Collected data:
Start of Block
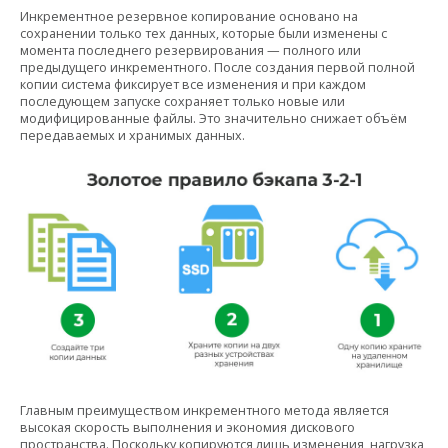
Инкрементное резервное копирование основано на
сохранении только тех данных, которые были изменены с
момента последнего резервирования — полного или
предыдущего инкрементного. После создания первой полной
копии система фиксирует все изменения и при каждом
последующем запуске сохраняет только новые или
модифицированные файлы. Это значительно снижает объём
передаваемых и хранимых данных.
Главным преимуществом инкрементного метода является
высокая скорость выполнения и экономия дискового
пространства. Поскольку копируются лишь изменения, нагрузка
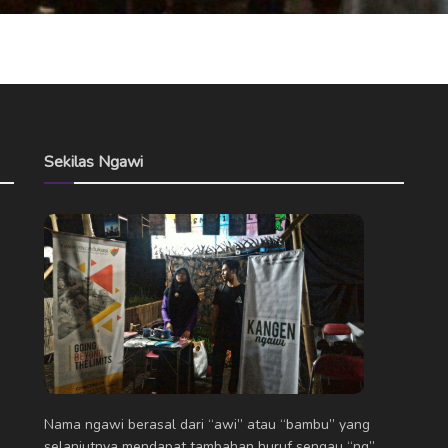
Sekilas Ngawi
Nama ngawi berasal dari “awi” atau “bambu” yang
selanjutnya mendapat tambahan huruf sengau “ng”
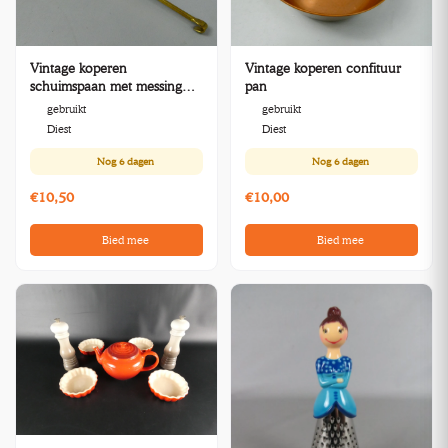
Vintage koperen
Vintage koperen confituur
schuimspaan met messing
pan
geklonken handvat
gebruikt
gebruikt
Diest
Diest
Nog
6 dagen
Nog
6 dagen
€10,50
€10,00
Bied mee
Bied mee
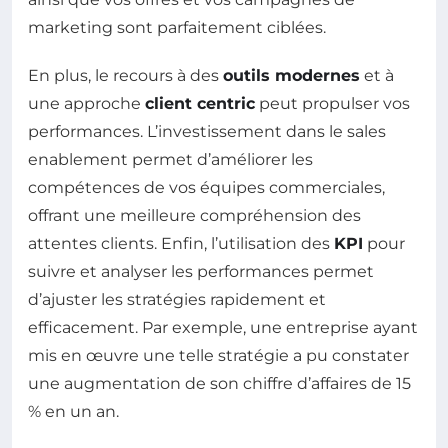
marketing sont parfaitement ciblées.
En plus, le recours à des
outils modernes
et à
une approche
client centric
peut propulser vos
performances. L’investissement dans le sales
enablement permet d’améliorer les
compétences de vos équipes commerciales,
offrant une meilleure compréhension des
attentes clients. Enfin, l’utilisation des
KPI
pour
suivre et analyser les performances permet
d’ajuster les stratégies rapidement et
efficacement. Par exemple, une entreprise ayant
mis en œuvre une telle stratégie a pu constater
une augmentation de son chiffre d’affaires de 15
% en un an.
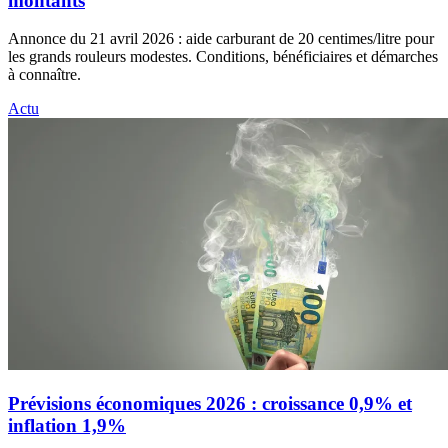
montants
Annonce du 21 avril 2026 : aide carburant de 20 centimes/litre pour
les grands rouleurs modestes. Conditions, bénéficiaires et démarches
à connaître.
Actu
Prévisions économiques 2026 : croissance 0,9% et
inflation 1,9%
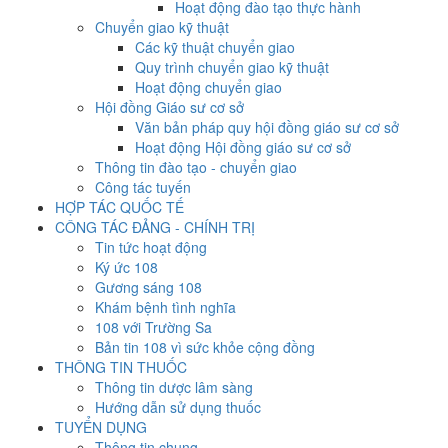
Hoạt động đào tạo thực hành
Chuyển giao kỹ thuật
Các kỹ thuật chuyển giao
Quy trình chuyển giao kỹ thuật
Hoạt động chuyển giao
Hội đồng Giáo sư cơ sở
Văn bản pháp quy hội đồng giáo sư cơ sở
Hoạt động Hội đồng giáo sư cơ sở
Thông tin đào tạo - chuyển giao
Công tác tuyến
HỢP TÁC QUỐC TẾ
CÔNG TÁC ĐẢNG - CHÍNH TRỊ
Tin tức hoạt động
Ký ức 108
Gương sáng 108
Khám bệnh tình nghĩa
108 với Trường Sa
Bản tin 108 vì sức khỏe cộng đồng
THÔNG TIN THUỐC
Thông tin dược lâm sàng
Hướng dẫn sử dụng thuốc
TUYỂN DỤNG
Thông tin chung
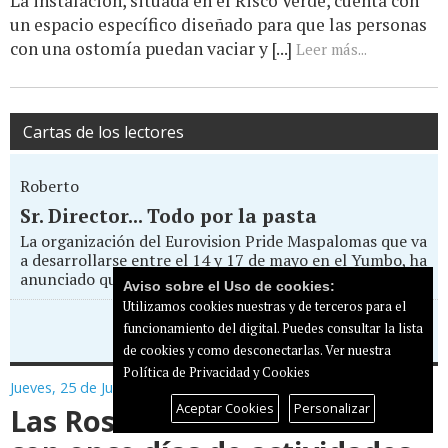
La instalación, situada en el Risco Verde, cuenta con
un espacio específico diseñado para que las personas
con una ostomía puedan vaciar y [...]
Leer más...
Cartas de los lectores
Roberto
Sr. Director... Todo por la pasta
La organización del Eurovision Pride Maspalomas que va
a desarrollarse entre el 14 y 17 de mayo en el Yumbo, ha
anunciado que va a boicotear la...
Aviso sobre el Uso de cookies:
Utilizamos cookies nuestras y de terceros para el
funcionamiento del digital. Puedes consultar la lista
Enviar carta al director
de cookies y como desconectarlas.
Ver nuestra
Política de Privacidad y Cookies
Jueves, 25 de Junio de 2026
Aceptar Cookies
Personalizar
Las Rosas celebra sus fiestas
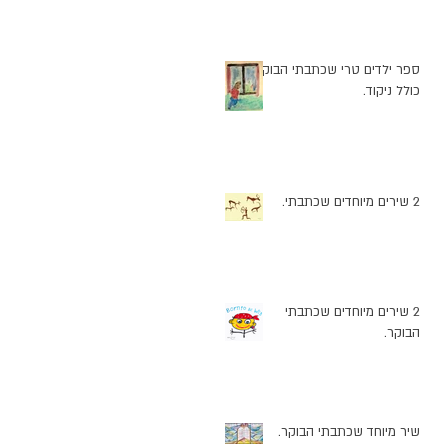
ספר ילדים טרי שכתבתי הבוקר
כולל ניקוד.
2 שירים מיוחדים שכתבתי.
2 שירים מיוחדים שכתבתי
הבוקר.
שיר מיוחד שכתבתי הבוקר.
End of Block
TASK ITEM ▸ What lines in the records contain the word "para"? Return each one.

RESPONSE TO THIS EXERCISE ▸
un espacio específico diseñado para que las personas
Utilizamos cookies nuestras y de terceros para el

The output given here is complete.